Food52 Review: We love the lacy, tangled appearance of these deep golden latkes. The mix of sweet potato, unpeeled Russets and parsnip keeps the pancakes from being stodgy, and the fennel and fresh ginger tickle your tongue in the most pleasant of ways. It may seem like Sagegreen calls for an awful lot of flour, but there's no trace of that raw flour taste once these guys are fried. These latkes are great with sour cream and applesauce, but they're also pretty addictive with nothing more than a shower of fine sea salt. - A&MThe Editors

Serves 4-6

  • 1 sweet potato, pared (about 1 cup)
  • 1 parsnip, pared (about 1/2 cup)
  • 1 yellow onion (@1/2 cup)
  • 2-3 russet potatoes (or yukon gold) (@2 cups)
  • 1 inch fresh ginger, peeled and grated (@1 oz)
  • 1 teaspoon kosher salt
  • 1/2 teaspoon fresh milled ground fennel seed
  • 1/2 teaspoon fresh milled black pepper
  • 2 eggs, beaten
  • 3 ounces flour
  • peanut or other high smoke point oil
  • homemade applesauce for serving
  • sour cream, fage, or creme fraiche for serving
  1. Hand grate the sweet potato, onion, and parsnip using the large holes into a large bowl first. I think hand grating is the only way to go for these.
  2. Wash and scrub the russet potatoes very well, leaving the skins on. Remove any imperfections. Grate these last into the bowl with the other vegetables. Add the salt, pepper, fennel, and ginger. Let rest a few minutes.
  3. Using a colander (or cheesecloth if you prefer) wring all the excess moisture from the mix. Repeat, then return to the bowl. You can also squeeze handfuls of the mix in your hands to help.
  4. Mix in the beaten eggs and flour.
  5. Generously coat the bottom of a heavy pan with peanut oil (or other suitable oil). The oil need not be deeper than 1/8 inch, if even that. If you prefer thicker latkes, then you might have up to1/4 inch oil. Heat to medium high until a drop of liquid would sizzle in the pan.

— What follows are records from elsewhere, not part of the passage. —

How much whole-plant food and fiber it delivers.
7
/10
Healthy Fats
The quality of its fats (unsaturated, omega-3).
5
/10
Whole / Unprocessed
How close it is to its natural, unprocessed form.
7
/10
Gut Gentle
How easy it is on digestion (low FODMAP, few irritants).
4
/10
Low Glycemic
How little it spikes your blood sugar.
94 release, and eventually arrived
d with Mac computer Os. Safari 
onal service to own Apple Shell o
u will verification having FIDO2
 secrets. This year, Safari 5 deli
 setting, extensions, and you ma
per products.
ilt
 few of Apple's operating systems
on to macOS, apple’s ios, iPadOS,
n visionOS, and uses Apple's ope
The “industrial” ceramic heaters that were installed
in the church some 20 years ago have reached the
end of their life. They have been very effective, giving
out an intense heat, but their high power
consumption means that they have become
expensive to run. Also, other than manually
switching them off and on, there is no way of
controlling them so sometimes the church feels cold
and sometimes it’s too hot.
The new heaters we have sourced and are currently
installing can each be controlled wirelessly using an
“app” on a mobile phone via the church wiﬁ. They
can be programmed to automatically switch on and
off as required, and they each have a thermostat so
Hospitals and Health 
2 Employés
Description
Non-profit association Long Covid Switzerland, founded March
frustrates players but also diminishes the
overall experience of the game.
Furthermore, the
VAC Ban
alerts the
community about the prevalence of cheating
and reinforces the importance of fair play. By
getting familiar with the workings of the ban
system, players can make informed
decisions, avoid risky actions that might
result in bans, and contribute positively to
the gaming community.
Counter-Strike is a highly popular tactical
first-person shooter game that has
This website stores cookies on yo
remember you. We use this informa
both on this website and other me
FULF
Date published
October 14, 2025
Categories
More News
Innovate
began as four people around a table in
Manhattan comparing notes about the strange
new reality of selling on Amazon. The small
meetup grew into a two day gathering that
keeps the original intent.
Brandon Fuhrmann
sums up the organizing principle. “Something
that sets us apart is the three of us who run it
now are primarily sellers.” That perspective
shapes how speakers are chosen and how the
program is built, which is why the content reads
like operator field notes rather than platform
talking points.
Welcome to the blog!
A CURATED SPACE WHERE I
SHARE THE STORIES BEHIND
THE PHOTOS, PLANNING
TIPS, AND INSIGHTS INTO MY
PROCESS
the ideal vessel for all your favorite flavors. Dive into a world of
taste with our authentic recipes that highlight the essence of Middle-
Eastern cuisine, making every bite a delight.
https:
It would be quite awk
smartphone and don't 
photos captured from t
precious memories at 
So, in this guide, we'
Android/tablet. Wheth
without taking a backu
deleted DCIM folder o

  6. Working in small batches ladle the mix to the heated pan to form 5-7 latkes with about a 3 inch diameter and about a 1/4 inch thickness after pressing down gently on the mix with a spatula. Fry each one on one side until golden brown, then flip and cook the other side until golden. Try to keep the depth of oil as low as possible, but make sure the vegetables cook through- soft on the inside, crunchy on the outside. Drain on paper towels. You should have 15-20 latkes from this recipe.
  7. Serve warm with generous dollops of sour cream and preferably homemade heirloom applesauce.